Exercise for the reader: find what is wrong with the following paragraphs from an article in the New York Times about the high cost of certain cancer drugs.

In the clinical trial that led to approval of the drug, 27 percent of the 109 patients experienced a reduction in tumor size. The reductions lasted a median of 9.4 months.

But considering all the patients in the trial, only 12 percent had a reduction in tumor size that lasted for more than 14 weeks.

Update: from the press release of the pharmaceutical company:

The results of the trial demonstrated that 29 of 109 evaluable patients, or 27%, responded to FOLOTYN. The median duration of response was 287 days, or 9.4 months (range 1-503 days).

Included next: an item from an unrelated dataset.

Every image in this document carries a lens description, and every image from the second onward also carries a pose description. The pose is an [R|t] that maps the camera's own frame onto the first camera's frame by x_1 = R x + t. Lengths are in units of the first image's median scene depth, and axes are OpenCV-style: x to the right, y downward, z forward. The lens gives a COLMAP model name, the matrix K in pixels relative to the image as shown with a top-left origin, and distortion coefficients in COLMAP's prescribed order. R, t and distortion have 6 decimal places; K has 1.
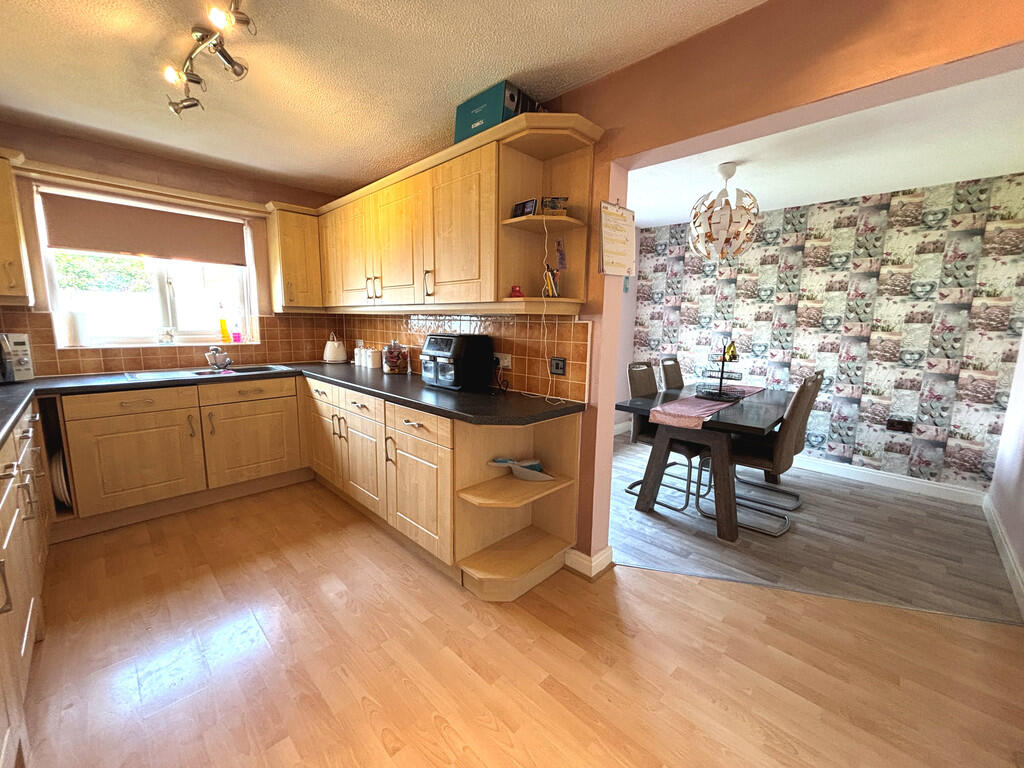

Thirteen of 109 evaluable patients had a duration of response ≥ 14 weeks (range 98-503 days).

So the median of 29 numbers is 287, and 16 of those numbers are less than 98.

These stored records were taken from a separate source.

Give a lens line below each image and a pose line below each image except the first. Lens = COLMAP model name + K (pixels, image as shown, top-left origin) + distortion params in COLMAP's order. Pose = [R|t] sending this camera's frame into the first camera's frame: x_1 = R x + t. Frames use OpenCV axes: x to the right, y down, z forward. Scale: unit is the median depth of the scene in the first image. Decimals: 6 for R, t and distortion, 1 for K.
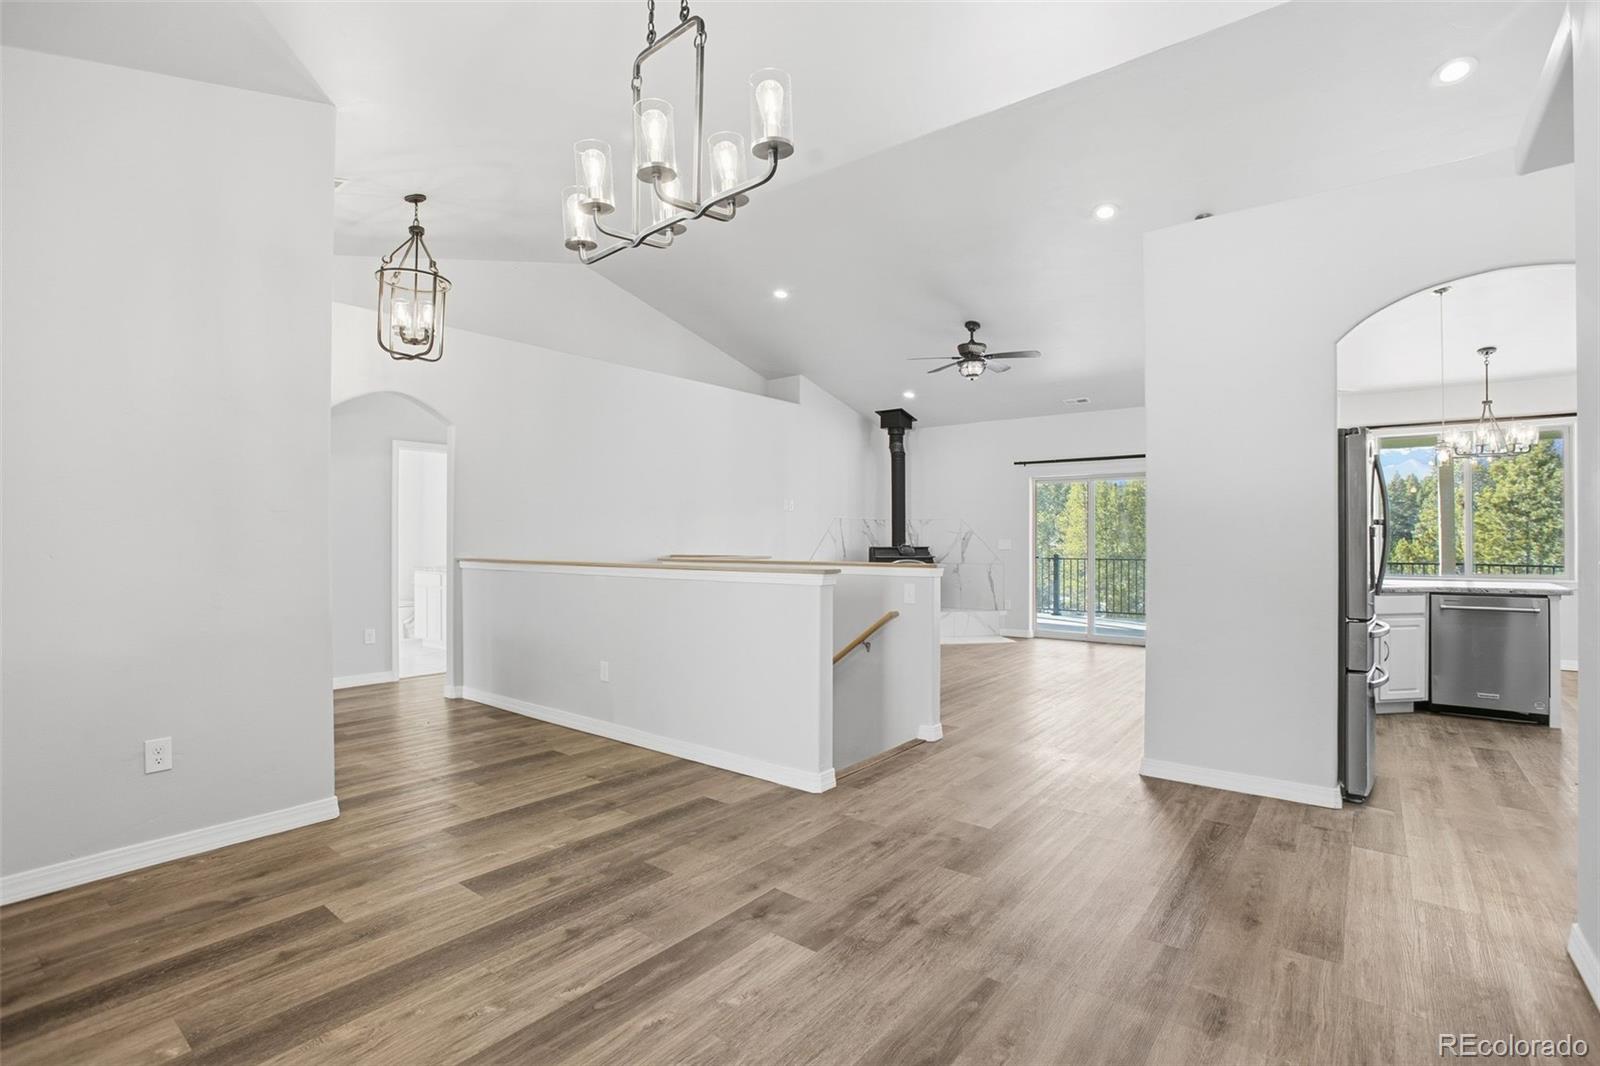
lens RADIAL K [[757.3, 0, 793.5], [0, 757.3, 543.5], [0, 0, 1]] dist [-0.026202, 0.002805]
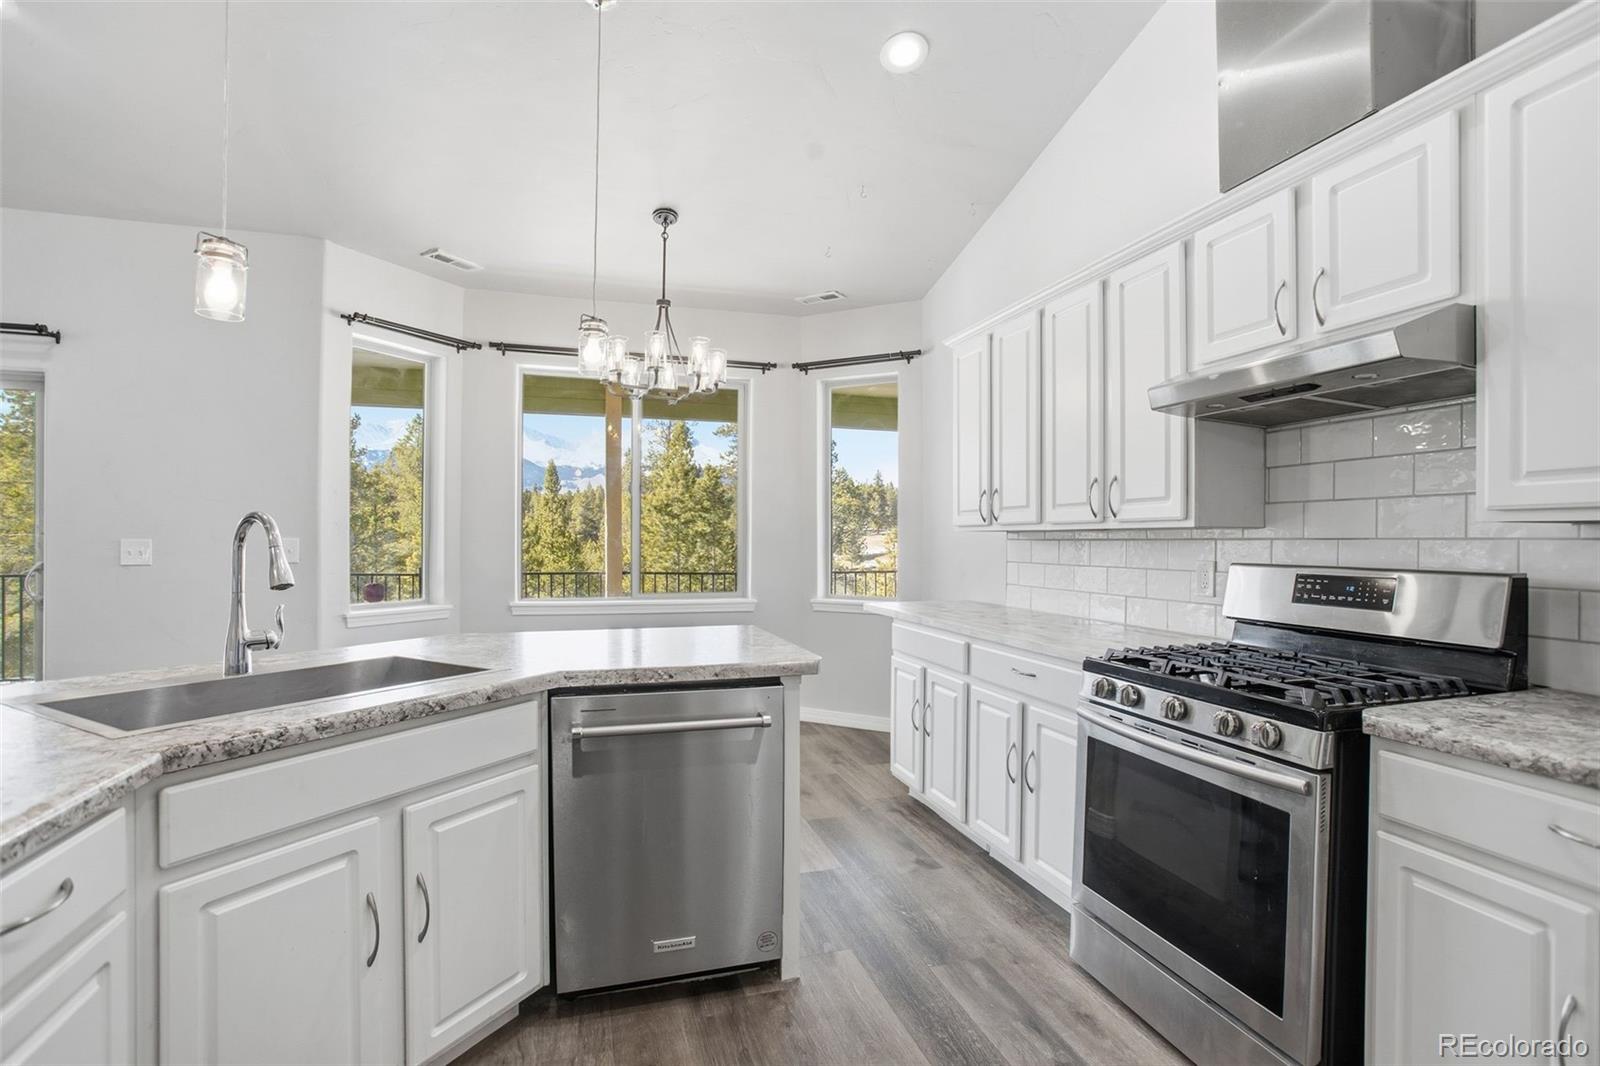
lens RADIAL K [[757.3, 0, 795.1], [0, 757.3, 542.3], [0, 0, 1]] dist [-0.026202, 0.002805]
pose [[0.583829, 0.007506, 0.811842, 0.190684], [-0.009459, 0.999952, -0.002443, -0.001885], [-0.811822, -0.006253, 0.583872, 0.210035]]
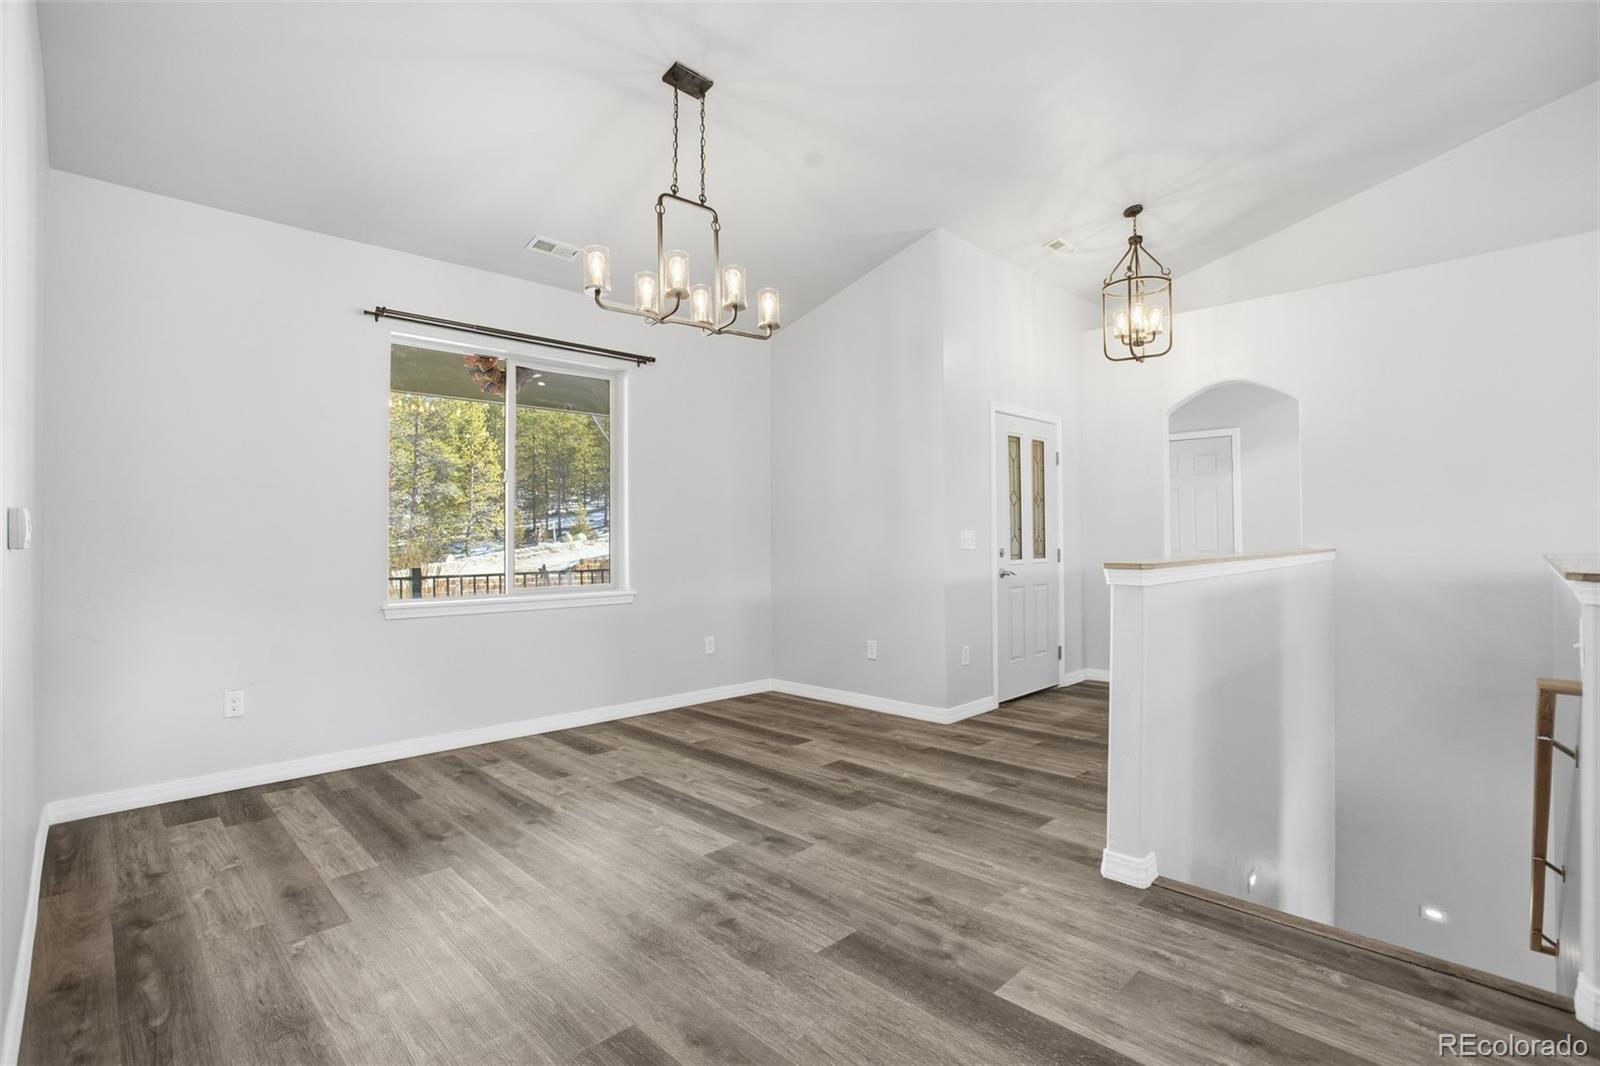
lens RADIAL K [[757.3, 0, 792.9], [0, 757.3, 537.8], [0, 0, 1]] dist [-0.026202, 0.002805]
pose [[-0.140820, -0.010233, -0.989982, 1.132051], [0.008669, 0.999896, -0.011569, 0.032963], [0.989997, -0.010211, -0.140717, 1.208514]]
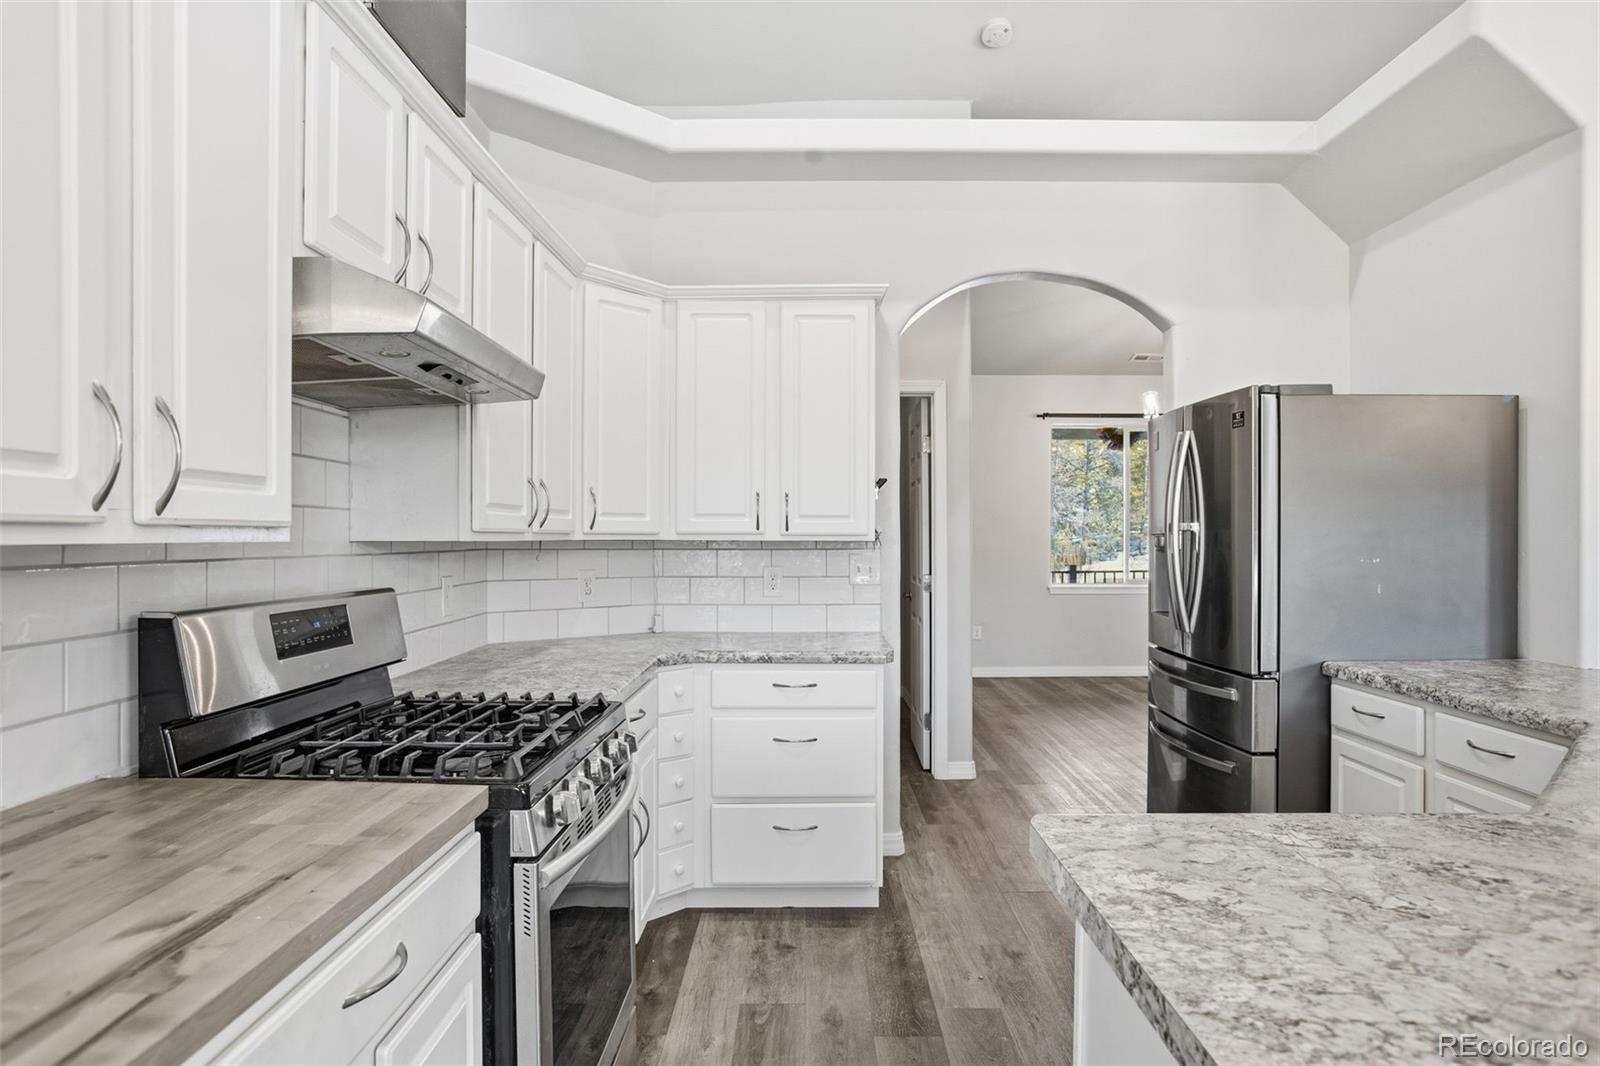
lens RADIAL K [[825.9, 0, 796.7], [0, 825.9, 542.9], [0, 0, 1]] dist [-0.046524, 0.003072]
pose [[-0.812161, -0.000677, -0.583433, 3.200693], [0.003468, 0.999976, -0.005989, -0.017083], [0.583423, -0.006887, -0.812139, 2.833648]]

4 thoughts on “Lies, Damn Lies, and New York Times Reporting

  1. I wonder if it’s a simple typo, mistakenly writing ‘months’ instead of ‘weeks’ in the first para. (Or perhaps writing ‘weeks’ instead of ‘months’ in the second para.) It is funny, though 🙂

  2. 1. They do seem to be using a rather creative definition of “median.”

    2. I’m surprised that the drug in question was approved after 27 percent of patients had a reduction in tumor size, with no analysis of longevity effects or comparison against a placebo.

    3. Order of magnitude calculation: suppose 27 percent of patients gain 9 months extra life for $70,000. That’s $300,000 per year saved, which is in the mid-high range for interventions: .

  3. My interpretation is that only 27% experienced _any_ reduction. Of those, a 12/27 fraction had a reduction that lasted longer than some threshold.

  4. Oops: that doesn’t work either. And the fact that they also give the number of days means they probably didn’t mix up week and months.